Pensions are fascinating. In my line of work you would expect me to say that, but I do get bemused as to why more people don’t think the same. Maybe it’s a hangover from the days when of the traditional ‘Defined Benefit’ (DB) or ‘final salary’ pension schemes. In those days you didn’t really need to think about your pension. You just worked until you were 60 or 65 and the scheme paid you your pension until you died.

 By Dale Critchley, Policy Manager, Aviva 
  
 But now we are in a world where Defined Contribution (DC) pensions are the norm, so surely people should be paying a bit more attention.
  
 In the DB days there was little you could do to influence your pension pay out, short of making sure your final salary was as high as possible. But in times of DC pensions there is plenty that can be done to try and boost the amount of money we have saved for retirement.
  
 We can increase our own regular contributions, we can find an employer who has a more generous pension scheme, we can choose our own investments or get a financial adviser to do it for us, we can consolidate our pension pots to avoid paying higher charges. I could go on.
  
 And despite all that, people still aren’t really engaging with pensions. Some research we ran found that 17% of people avoid talking to friends and family about pensions for fear of appearing boring.
  
 That’s despite retirement planning being shaken up in the past decade.
 - 2011: The default retirement age is scrapped. We are now free to work as long as we want and our employer can’t ask us to finish at 65.
 - 2012: Auto-enrolment is introduced. So far, almost 10m people have been put into a workplace pension scheme. Most people in work now have a pension plan.
 - 2015: Pension Freedoms are announced. An annuity is no longer the default option. A DC pension pot isn’t necessarily a long term income, individuals can spend their savings as they like.
  
 And those are just the ‘big ticket’ items. There’s been plenty more technical developments along the way that have had an influence such as charge capping, the growth of Master Trusts and the Retirement Distribution Review (effectively the end of commission for financial advisers).
  
 There’s plenty that’s still to be done to help people become more interested in their pensions though.
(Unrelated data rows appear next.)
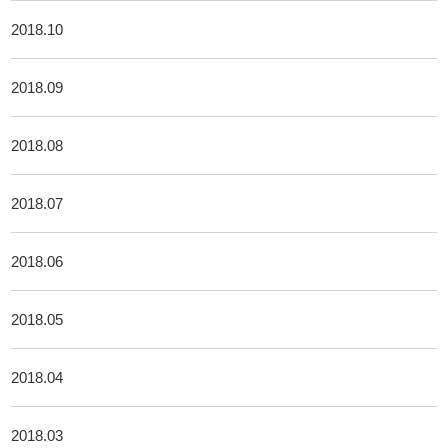
2018.10
2018.09
2018.08
2018.07
2018.06
2018.05
2018.04
2018.03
More than a third of people we surveyed told us financial education would help and a similar figure said easier ways to access information about their pension would help as well.
  
 The DC industry, is doing it’s best to digitise pensions. Online access is almost universal for modern pension schemes, we have our MyAviva app and recently we even launched a skill on Amazon’s Alexa so people can ask how much they have in their pension.
  
 The industry can – provide information and tools to members, trustee governance can make a difference, but substantive change requires members to make the right decisions. The money in our DC pensions belong to us and come age 55 we will be able to do what we like with it.
  
 If lack of engagement is because of a DB hangover then we’ll only make the most of the DC opportunities if we take the time to understand what we have, and plan what we can do to influence our retirement income, perhaps over a cup of strong coffee.